Michal Sojka [Wed, 5 Nov 2014 00:25:52 +0000 (01:25 +0100)]
cli: search: Convert ctx. to ctx->
In the next commit, notmuch_search_command will be refactored to
several smaller functions. In order to simplify the next commit to
verbatim move of several lines to new functions with search_context_t*
argument, we convert all references to this structure to pointer
dereferences. To do so we rename the context variable and use the
original name ctx as the pointer to the renamed structure.
Michal Sojka [Wed, 5 Nov 2014 00:25:51 +0000 (01:25 +0100)]
cli: search: Move more variables into search_context_t
In order to share some command line options between search and address
subcommands we need to add corresponding variables to the context
structure. While we are at it, we also add notmuch_database_t to unify
parameters of all do_search_* functions and to simplify subsequent
commits.
Tomi Ollila [Mon, 4 Aug 2014 17:39:32 +0000 (20:39 +0300)]

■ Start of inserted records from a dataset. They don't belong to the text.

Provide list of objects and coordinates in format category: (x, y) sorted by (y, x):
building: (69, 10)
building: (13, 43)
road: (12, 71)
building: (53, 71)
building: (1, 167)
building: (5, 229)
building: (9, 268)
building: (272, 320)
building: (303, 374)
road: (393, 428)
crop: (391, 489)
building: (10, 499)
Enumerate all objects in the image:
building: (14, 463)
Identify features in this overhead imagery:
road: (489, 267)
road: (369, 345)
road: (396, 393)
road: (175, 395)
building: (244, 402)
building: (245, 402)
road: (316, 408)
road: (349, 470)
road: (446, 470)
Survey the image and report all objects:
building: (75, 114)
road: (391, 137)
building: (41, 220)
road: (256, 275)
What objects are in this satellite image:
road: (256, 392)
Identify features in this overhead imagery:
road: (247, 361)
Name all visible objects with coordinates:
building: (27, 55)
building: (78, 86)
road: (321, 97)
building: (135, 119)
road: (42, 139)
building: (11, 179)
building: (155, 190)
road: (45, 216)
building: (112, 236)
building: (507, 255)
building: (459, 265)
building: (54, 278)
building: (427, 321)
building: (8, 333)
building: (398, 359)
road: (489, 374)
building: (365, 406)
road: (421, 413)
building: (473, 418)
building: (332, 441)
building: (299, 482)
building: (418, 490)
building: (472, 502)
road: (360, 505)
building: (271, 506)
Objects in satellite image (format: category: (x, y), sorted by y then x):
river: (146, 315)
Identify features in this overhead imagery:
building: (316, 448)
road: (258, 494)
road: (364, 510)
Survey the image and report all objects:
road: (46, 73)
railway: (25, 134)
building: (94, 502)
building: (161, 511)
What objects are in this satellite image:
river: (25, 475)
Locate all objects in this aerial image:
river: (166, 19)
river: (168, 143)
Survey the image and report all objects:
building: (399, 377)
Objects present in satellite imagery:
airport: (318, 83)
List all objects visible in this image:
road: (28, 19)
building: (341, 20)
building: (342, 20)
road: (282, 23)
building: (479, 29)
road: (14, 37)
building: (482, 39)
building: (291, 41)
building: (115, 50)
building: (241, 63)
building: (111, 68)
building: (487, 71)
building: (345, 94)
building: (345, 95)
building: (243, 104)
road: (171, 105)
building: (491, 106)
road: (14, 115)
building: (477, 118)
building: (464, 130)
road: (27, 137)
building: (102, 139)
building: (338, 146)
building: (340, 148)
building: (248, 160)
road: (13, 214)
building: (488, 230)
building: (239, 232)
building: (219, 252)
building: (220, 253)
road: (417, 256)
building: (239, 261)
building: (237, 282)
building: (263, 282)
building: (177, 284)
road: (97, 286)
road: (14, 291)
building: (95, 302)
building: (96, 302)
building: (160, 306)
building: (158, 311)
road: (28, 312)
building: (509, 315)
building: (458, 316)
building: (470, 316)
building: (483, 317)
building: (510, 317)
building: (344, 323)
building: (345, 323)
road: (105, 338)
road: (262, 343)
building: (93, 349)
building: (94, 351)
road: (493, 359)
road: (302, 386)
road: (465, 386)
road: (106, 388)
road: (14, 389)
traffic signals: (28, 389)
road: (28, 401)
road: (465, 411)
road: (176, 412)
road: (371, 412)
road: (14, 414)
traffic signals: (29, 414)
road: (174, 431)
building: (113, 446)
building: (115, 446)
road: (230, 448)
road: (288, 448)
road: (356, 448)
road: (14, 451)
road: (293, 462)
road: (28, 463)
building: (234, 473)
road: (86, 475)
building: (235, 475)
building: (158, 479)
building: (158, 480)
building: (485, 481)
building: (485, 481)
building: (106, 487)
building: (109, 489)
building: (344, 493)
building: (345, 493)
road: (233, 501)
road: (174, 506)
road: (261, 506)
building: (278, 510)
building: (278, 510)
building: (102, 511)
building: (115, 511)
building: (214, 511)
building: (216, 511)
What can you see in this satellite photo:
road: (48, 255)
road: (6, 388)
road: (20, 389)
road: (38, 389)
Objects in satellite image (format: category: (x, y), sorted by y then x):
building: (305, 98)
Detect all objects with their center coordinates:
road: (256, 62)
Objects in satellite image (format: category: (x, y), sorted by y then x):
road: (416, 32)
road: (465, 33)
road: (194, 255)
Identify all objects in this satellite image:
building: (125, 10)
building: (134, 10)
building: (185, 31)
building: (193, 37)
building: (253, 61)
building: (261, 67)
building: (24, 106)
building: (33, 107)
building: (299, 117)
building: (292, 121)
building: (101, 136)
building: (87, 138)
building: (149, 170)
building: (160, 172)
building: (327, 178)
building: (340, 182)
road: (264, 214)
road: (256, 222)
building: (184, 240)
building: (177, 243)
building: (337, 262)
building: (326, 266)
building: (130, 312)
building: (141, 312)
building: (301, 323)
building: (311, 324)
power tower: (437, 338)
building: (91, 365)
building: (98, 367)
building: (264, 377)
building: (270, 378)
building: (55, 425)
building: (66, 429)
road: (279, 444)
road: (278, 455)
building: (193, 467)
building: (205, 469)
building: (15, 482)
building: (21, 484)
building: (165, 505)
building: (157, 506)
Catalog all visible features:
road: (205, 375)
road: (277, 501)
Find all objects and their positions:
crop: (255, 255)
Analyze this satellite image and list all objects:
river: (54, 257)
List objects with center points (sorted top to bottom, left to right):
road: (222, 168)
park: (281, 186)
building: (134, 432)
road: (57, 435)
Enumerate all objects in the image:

devel: make man-to-mdwn.pl to work with generated manual pages
The new manual pages converted from rst using sphinx or rst2man
has somewhat different syntax. man-to-mdwn.pl is now adjusted
to produce even better output from this syntax. The changes also
include using utf-8 locale (e.g. for tables and generated hypens)
and and quite a few bugs fixes.
This tool still produces better results than just using the
html pages generated using sphinx / rst2html. For example those
tools don't create inter-page hyperlinks -- and the preformatted
pages written by man-to-mdwn.pl just works well with manual page
content.
Jesse Rosenthal [Fri, 31 Oct 2014 17:33:25 +0000 (13:33 -0400)]
test: Make gen-threads work with python3
python3 doesn't allow dictionaries to be initialized with non-string
keywords. This presents problems on systems in which "python" means
"python3". We instead initalize the dictionary using the dict
comprehension and then update it with the values from the tree. This
will work with both python2 and python3.
Tomi Ollila [Sat, 1 Nov 2014 09:39:04 +0000 (11:39 +0200)]
configure: move make {,install} instructions to the end
There was theorical possibility that writing the config files could
have skipped (by interruption) after the instructions how to make
notmuch was printed out.
Michal Sojka [Fri, 31 Oct 2014 21:53:58 +0000 (22:53 +0100)]
cli: search: Add --output={sender,recipients}
The new outputs allow printing senders, recipients or both of matching
messages. To print both, the user can use --output=sender and
--output=recipients simultaneously.
Currently, the same address can appear multiple times in the output.
The next commit will change this. For this reason, tests are
introduced there.
We use mailbox_t rather than InternetAddressMailbox because we will
need to extend it in a following commit.